El Gobierno de Mauricio Macri, presidente de Argentina desde diciembre, ha ofrecido alrededor de 6,5 mil millones de dólares para resolver las demandas de 9 mil millones de los inversionistas "holdout" quienes se negaron a participar en las reestructuraciones anteriores en 2005 y 2010.
La oferta, que representa un “recorte” de aproximadamente el 25 por ciento, es más generosa que las depreciaciones anteriores. Esto refleja la fuerte posición jurídica de los acreedores "holdout", quienes han obtenido decisiones judiciales de los tribunales de Nueva York que en efecto impiden el acceso de Argentina a los mercados mundiales de capital hasta que reciban su pago.
Aunque debe ser irritante pagar un rescate, el Gobierno de Macri tiene razón en hacer la oferta. Aún no está claro cuántos de los acreedores "holdout" (y en especial la combativa Elliott Management) aceptarán los términos actuales o algo que se les asemeje. Si insisten en el pago total o en una depreciación mucho más pequeña, la posición de Macri se volverá más difícil y su decisión más precisamente equilibrada.
El hecho de que Argentina haya llegado a este punto refleja el fallo de un juez de Nueva York basado en cláusulas "pari passu” (con igual fuerza) en los bonos soberanos que fue creativo, casi excéntrico. Ese fallo y el alcance extraterritorial de las leyes estadounidenses han impedido que en efecto Argentina tenga acceso a préstamos en los mercados mundiales de capital.

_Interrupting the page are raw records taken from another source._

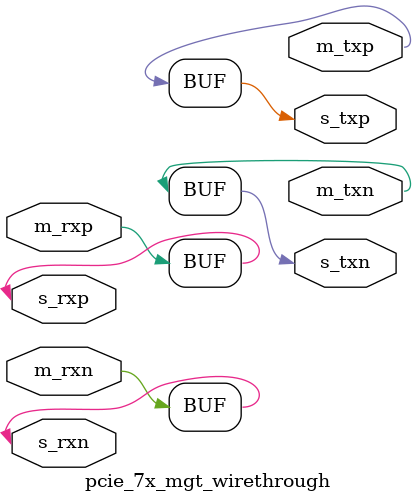
<source format=v>
module pcie_7x_mgt_wirethrough
#(
parameter integer C_TXN_WIDTH = 1,
parameter integer C_HAS_TXN = 1,
parameter integer C_RXN_WIDTH = 1,
parameter integer C_HAS_RXN = 1,
parameter integer C_TXP_WIDTH = 1,
parameter integer C_HAS_TXP = 1,
parameter integer C_RXP_WIDTH = 1,
parameter integer C_HAS_RXP = 1
)
(
(* X_INTERFACE_INFO = "xilinx.com:interface:pcie_7x_mgt_rtl:1.0 M_PCIE_7X_MGT txn " *)
 output wire [((C_TXN_WIDTH>0)?C_TXN_WIDTH:1)-1:0] m_txn,
(* X_INTERFACE_INFO = "xilinx.com:interface:pcie_7x_mgt_rtl:1.0 M_PCIE_7X_MGT rxn " *)
 input wire [((C_RXN_WIDTH>0)?C_RXN_WIDTH:1)-1:0] m_rxn,
(* X_INTERFACE_INFO = "xilinx.com:interface:pcie_7x_mgt_rtl:1.0 M_PCIE_7X_MGT txp " *)
 output wire [((C_TXP_WIDTH>0)?C_TXP_WIDTH:1)-1:0] m_txp,
(* X_INTERFACE_INFO = "xilinx.com:interface:pcie_7x_mgt_rtl:1.0 M_PCIE_7X_MGT rxp " *)
 input wire [((C_RXP_WIDTH>0)?C_RXP_WIDTH:1)-1:0] m_rxp,
(* X_INTERFACE_INFO = "xilinx.com:interface:pcie_7x_mgt_rtl:1.0 S_PCIE_7X_MGT txn " *)
output wire [((C_TXN_WIDTH>0)?C_TXN_WIDTH:1)-1:0] s_txn,
(* X_INTERFACE_INFO = "xilinx.com:interface:pcie_7x_mgt_rtl:1.0 S_PCIE_7X_MGT rxn " *)
input wire [((C_RXN_WIDTH>0)?C_RXN_WIDTH:1)-1:0] s_rxn,
(* X_INTERFACE_INFO = "xilinx.com:interface:pcie_7x_mgt_rtl:1.0 S_PCIE_7X_MGT txp " *)
output wire [((C_TXP_WIDTH>0)?C_TXP_WIDTH:1)-1:0] s_txp,
(* X_INTERFACE_INFO = "xilinx.com:interface:pcie_7x_mgt_rtl:1.0 S_PCIE_7X_MGT rxp " *)
input wire [((C_RXP_WIDTH>0)?C_RXP_WIDTH:1)-1:0] s_rxp
);
assign m_txn = s_txn;
assign s_rxn = m_rxn;
assign m_txp = s_txp;
assign s_rxp = m_rxp;
endmodule

</source>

Ciertamente, Buenos Aires, incluso si paga su deuda atrasada, no debe estar muy ansiosa de empezar a acumular deuda nuevamente. Pero normalizar su posición en el sistema financiero internacional es un gran paso en su viaje de regreso a la cordura económica.
Aunque las tribulaciones de Argentina con los acreedores "holdout" no son nuevas, hay más en juego en el episodio actual que casi en cualquier otro momento de los últimos 14 años. Desde que Macri ocupó la presidencia, Argentina ha tenido quizás el más admirable episodio de política económica sensata desde la unificación de la República en 1853.
En poco tiempo, su Gobierno ha eliminado los controles de capital, permitiendo que el peso argentino se devalúe en alrededor de un 30 por ciento, y restaurado la independencia de los politizados banco central y agencia nacional de estadísticas. Valientemente también ha dado los primeros pasos en el desmantelamiento de los subsidios de energía caros y mal orientados que contribuyen a un déficit fiscal que el año pasado alcanzó casi el 8 por ciento del producto interno bruto.
Por el momento, y a pesar del dolor causado por estas medidas, el Gobierno de Macri sigue siendo popular. Pero no puede haber duda alguna de que reembolsarles en su totalidad a los acreedores "holdout", quienes le han exigido rescate a Buenos Aires durante más de una década, sería muy costoso tanto política como económicamente. Los inversionistas externos también se preguntarían, con razón, por qué los desafiantes tenedores de bonos con recursos financieros y legales superiores deben recibir mayores reembolsos que aquellos que han cooperado desde el principio.
Por primera vez desde el impago de la deuda en 2001, Argentina tiene un Gobierno sensato con el que esos inversionistas "no aceptantes" pueden negociar. De hecho, los tribunales estadounidenses que les entregaron un arma tan poderosa lo hicieron teniendo en cuenta, en parte, la irracionalidad de las anteriores administraciones argentinas. Esos tenedores de bonos (y los tribunales que los respaldan) deberían reconocer el cambio de enfoque de Buenos Aires, y llegar a un acuerdo en torno a la oferta actual.
La política económica argentina del pasado ha ido desde lo arrogante hasta lo cómico. Pero eso no justifica que Argentina se mantenga secuestrada (especialmente en un momento en que un nuevo Gobierno quiere poner la política económica sobre una base sólida y legítima). Macri tiene razón en hacer esta oferta. Los acreedores "no aceptantes" deberían aceptarla.